EAs’ approach makes them particularly well-suited for both complex scenarios with an unknown number of optimal solutions and computationally intensive ones (i.e. a lot of distinct independent agents). For example, Zheng et al. (2020) used an ant-miner algorithm, a GA inspired by the food-searching behaviour in ants consisting of three steps, (1) rules constructing, (2) rules pruning and (3) pheromone updating, to generate a set of decision rules that can predict the risk of forest fires. Similarly, Jia et al. (2019) used PA-DDS (Pareto archived dynamically dimensioned search), a method for computationally intensive multi-objective problems, to optimise management of reservoir operations towards economic and ecological goals (i.e. to minimise ecological flow deviation square while maximising power generation) using data on water runoff from reservoirs.

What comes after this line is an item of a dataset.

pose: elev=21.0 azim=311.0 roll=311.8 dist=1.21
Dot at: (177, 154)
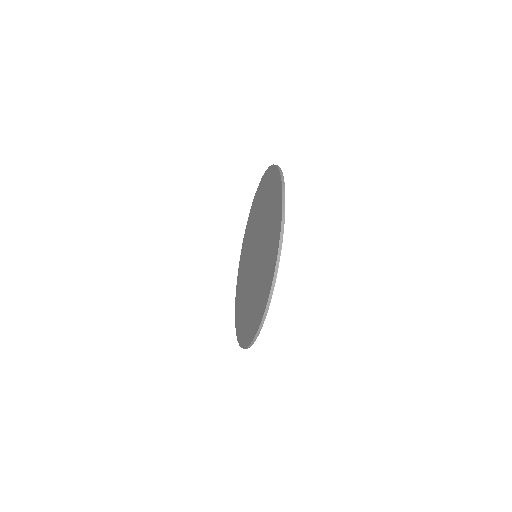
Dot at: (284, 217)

Other population-based models are also good solutions for management conservation issues. Łopucki & Kiersztyn (2020) is such an example, using camera-trap data to create a particle swarm optimisation (PSO) model of the daily activity of the striped field mouse (Apodemus agrarius ). In a PSO, each particle in the swarm represents an individual that moves in a turn-based way depending on its current ideal move and that of its neighbours. These models can then be used to inform all kinds of species management measures.
Despite these uses, the most common use of evolutionary algorithms is the genetic algorithm for rule-set production (GARP). GARPs used to be applied as SDMs before the popularisation of MaxEnt (see section 4.1) in a similar way: A collection of spatial points with associated environmental variables (water vapour pressure, elevation etc.) is used to iteratively produce and test a set of rules that is then applied back to the geospatial information to predict the distribution of a species (Arriaga et al. , 2004; Wang & Wang, 2006).